- [EXERCISE DESCRIPTION]: In the material below, find the line containing "X145237500Y-68062500D03*" and the line containing "X138325000Y-63650000D03*", then reproduce exactly both of them and every line between, and nothing else.

- [PROVIDED DATA]:
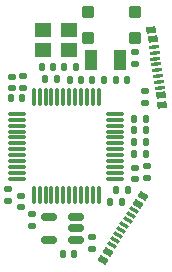
<source format=gbp>
G04 #@! TF.GenerationSoftware,KiCad,Pcbnew,(7.0.0-0)*
G04 #@! TF.CreationDate,2024-02-07T16:44:52+08:00*
G04 #@! TF.ProjectId,SWDProgrammer,53574450-726f-4677-9261-6d6d65722e6b,rev?*
G04 #@! TF.SameCoordinates,Original*
G04 #@! TF.FileFunction,Paste,Bot*
G04 #@! TF.FilePolarity,Positive*
%FSLAX46Y46*%
G04 Gerber Fmt 4.6, Leading zero omitted, Abs format (unit mm)*
G04 Created by KiCad (PCBNEW (7.0.0-0)) date 2024-02-07 16:44:52*
%MOMM*%
%LPD*%
G01*
G04 APERTURE LIST*
G04 Aperture macros list*
%AMRoundRect*
0 Rectangle with rounded corners*
0 $1 Rounding radius*
0 $2 $3 $4 $5 $6 $7 $8 $9 X,Y pos of 4 corners*
0 Add a 4 corners polygon primitive as box body*
4,1,4,$2,$3,$4,$5,$6,$7,$8,$9,$2,$3,0*
0 Add four circle primitives for the rounded corners*
1,1,$1+$1,$2,$3*
1,1,$1+$1,$4,$5*
1,1,$1+$1,$6,$7*
1,1,$1+$1,$8,$9*
0 Add four rect primitives between the rounded corners*
20,1,$1+$1,$2,$3,$4,$5,0*
20,1,$1+$1,$4,$5,$6,$7,0*
20,1,$1+$1,$6,$7,$8,$9,0*
20,1,$1+$1,$8,$9,$2,$3,0*%
%AMRotRect*
0 Rectangle, with rotation*
0 The origin of the aperture is its center*
0 $1 length*
0 $2 width*
0 $3 Rotation angle, in degrees counterclockwise*
0 Add horizontal line*
21,1,$1,$2,0,0,$3*%
G04 Aperture macros list end*
%ADD10RoundRect,0.140000X-0.170000X0.140000X-0.170000X-0.140000X0.170000X-0.140000X0.170000X0.140000X0*%
%ADD11RoundRect,0.100000X-0.400000X-0.400000X0.400000X-0.400000X0.400000X0.400000X-0.400000X0.400000X0*%
%ADD12RoundRect,0.140000X0.140000X0.170000X-0.140000X0.170000X-0.140000X-0.170000X0.140000X-0.170000X0*%
%ADD13RoundRect,0.135000X0.185000X-0.135000X0.185000X0.135000X-0.185000X0.135000X-0.185000X-0.135000X0*%
%ADD14R,1.000000X1.800000*%
%ADD15RoundRect,0.135000X0.135000X0.185000X-0.135000X0.185000X-0.135000X-0.185000X0.135000X-0.185000X0*%
%ADD16RoundRect,0.150000X0.512500X0.150000X-0.512500X0.150000X-0.512500X-0.150000X0.512500X-0.150000X0*%
%ADD17RoundRect,0.135000X-0.185000X0.135000X-0.185000X-0.135000X0.185000X-0.135000X0.185000X0.135000X0*%
%ADD18RoundRect,0.140000X0.170000X-0.140000X0.170000X0.140000X-0.170000X0.140000X-0.170000X-0.140000X0*%
%ADD19RoundRect,0.147500X-0.172500X0.147500X-0.172500X-0.147500X0.172500X-0.147500X0.172500X0.147500X0*%
%ADD20RoundRect,0.075000X-0.075000X0.662500X-0.075000X-0.662500X0.075000X-0.662500X0.075000X0.662500X0*%
%ADD21RoundRect,0.075000X-0.662500X0.075000X-0.662500X-0.075000X0.662500X-0.075000X0.662500X0.075000X0*%
%ADD22RoundRect,0.135000X-0.135000X-0.185000X0.135000X-0.185000X0.135000X0.185000X-0.135000X0.185000X0*%
%ADD23RoundRect,0.140000X-0.140000X-0.170000X0.140000X-0.170000X0.140000X0.170000X-0.140000X0.170000X0*%
%ADD24RotRect,0.540000X0.800000X58.000000*%
%ADD25RotRect,0.300000X0.800000X58.000000*%
%ADD26R,1.400000X1.200000*%
%ADD27RoundRect,0.147500X-0.147500X-0.172500X0.147500X-0.172500X0.147500X0.172500X-0.147500X0.172500X0*%
%ADD28RotRect,0.540000X0.800000X98.000000*%
%ADD29RotRect,0.300000X0.800000X98.000000*%
G04 APERTURE END LIST*
D10*
X149350000Y-65600000D03*
X149350000Y-66560000D03*
D11*
X144350000Y-54750000D03*
X148350000Y-54750000D03*
X144350000Y-52550000D03*
X148350000Y-52550000D03*
D12*
X147630000Y-58250000D03*
X146670000Y-58250000D03*
D13*
X137550000Y-68550001D03*
X137550000Y-67530001D03*
D14*
X147049999Y-56599999D03*
X144549999Y-56599999D03*
D15*
X147744721Y-67588413D03*
X146724721Y-67588413D03*
D16*
X143287500Y-69900000D03*
X143287500Y-70850000D03*
X143287500Y-71800000D03*
X141012500Y-71800000D03*
X141012500Y-69900000D03*
D17*
X144700000Y-71550000D03*
X144700000Y-72570000D03*
D12*
X143299763Y-57160534D03*
X142339763Y-57160534D03*
D18*
X138650000Y-69080000D03*
X138650000Y-68120000D03*
D12*
X143780000Y-58250000D03*
X142820000Y-58250000D03*
D19*
X137875000Y-57990000D03*
X137875000Y-58960000D03*
D18*
X139600000Y-70610000D03*
X139600000Y-69650000D03*
D12*
X145674714Y-58268919D03*
X144714714Y-58268919D03*
D20*
X139737500Y-59737500D03*
X140237500Y-59737500D03*
X140737500Y-59737500D03*
X141237500Y-59737500D03*
X141737500Y-59737500D03*
X142237500Y-59737500D03*
X142737500Y-59737500D03*
X143237500Y-59737500D03*
X143737500Y-59737500D03*
X144237500Y-59737500D03*
X144737500Y-59737500D03*
X145237500Y-59737500D03*
D21*
X146650000Y-61150000D03*
X146650000Y-61650000D03*
X146650000Y-62150000D03*
X146650000Y-62650000D03*
X146650000Y-63150000D03*
X146650000Y-63650000D03*
X146650000Y-64150000D03*
X146650000Y-64650000D03*
X146650000Y-65150000D03*
X146650000Y-65650000D03*
X146650000Y-66150000D03*
X146650000Y-66650000D03*
D20*
X145237500Y-68062500D03*
X144737500Y-68062500D03*
X144237500Y-68062500D03*
X143737500Y-68062500D03*
X143237500Y-68062500D03*
X142737500Y-68062500D03*
X142237500Y-68062500D03*
X141737500Y-68062500D03*
X141237500Y-68062500D03*
X140737500Y-68062500D03*
X140237500Y-68062500D03*
X139737500Y-68062500D03*
D21*
X138325000Y-66650000D03*
X138325000Y-66150000D03*
X138325000Y-65650000D03*
X138325000Y-65150000D03*
X138325000Y-64650000D03*
X138325000Y-64150000D03*
X138325000Y-63650000D03*
X138325000Y-63150000D03*
X138325000Y-62650000D03*
X138325000Y-62150000D03*
X138325000Y-61650000D03*
X138325000Y-61150000D03*
D22*
X148199999Y-62550000D03*
X149219999Y-62550000D03*
D23*
X137795000Y-59825000D03*
X138755000Y-59825000D03*
D24*
X145589689Y-73510425D03*
X148981172Y-68082918D03*
X146013624Y-72831987D03*
X148557236Y-68761356D03*
D25*
X147947829Y-69736611D03*
X147417910Y-70584660D03*
X147152950Y-71008684D03*
X146623031Y-71856732D03*
X146358071Y-72280756D03*
X146887991Y-71432708D03*
X147682870Y-70160635D03*
X148217028Y-69305803D03*
D10*
X148300000Y-65700000D03*
X148300000Y-66660000D03*
D26*
X140499999Y-54049999D03*
X142699999Y-54049999D03*
X142699999Y-55749999D03*
X140499999Y-55749999D03*
D23*
X142220000Y-73050000D03*
X143180000Y-73050000D03*
D27*
X148250000Y-61600000D03*
X149220000Y-61600000D03*
D23*
X140440000Y-57150000D03*
X141400000Y-57150000D03*
D17*
X138850000Y-57965000D03*
X138850000Y-58985000D03*
D13*
X148350000Y-56919999D03*
X148350000Y-55899999D03*
D28*
X150596342Y-60382177D03*
X149705634Y-54044462D03*
X150485003Y-59589963D03*
X149816972Y-54836676D03*
D29*
X149977021Y-55975484D03*
X150116194Y-56965753D03*
X150185781Y-57460887D03*
X150324954Y-58451155D03*
X150394541Y-58946289D03*
X150255367Y-57956021D03*
X150046608Y-56470619D03*
X149906321Y-55472428D03*
D15*
X149260000Y-64550000D03*
X148240000Y-64550000D03*
X149260000Y-63500000D03*
X148240000Y-63500000D03*
D22*
X146175532Y-68598922D03*
X147195532Y-68598922D03*
D15*
X141710000Y-58200000D03*
X140690000Y-58200000D03*
D13*
X149200000Y-60210000D03*
X149200000Y-59190000D03*
M02*

</source>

- [WRITTEN ANSWER]:
X145237500Y-68062500D03*
X144737500Y-68062500D03*
X144237500Y-68062500D03*
X143737500Y-68062500D03*
X143237500Y-68062500D03*
X142737500Y-68062500D03*
X142237500Y-68062500D03*
X141737500Y-68062500D03*
X141237500Y-68062500D03*
X140737500Y-68062500D03*
X140237500Y-68062500D03*
X139737500Y-68062500D03*
D21*
X138325000Y-66650000D03*
X138325000Y-66150000D03*
X138325000Y-65650000D03*
X138325000Y-65150000D03*
X138325000Y-64650000D03*
X138325000Y-64150000D03*
X138325000Y-63650000D03*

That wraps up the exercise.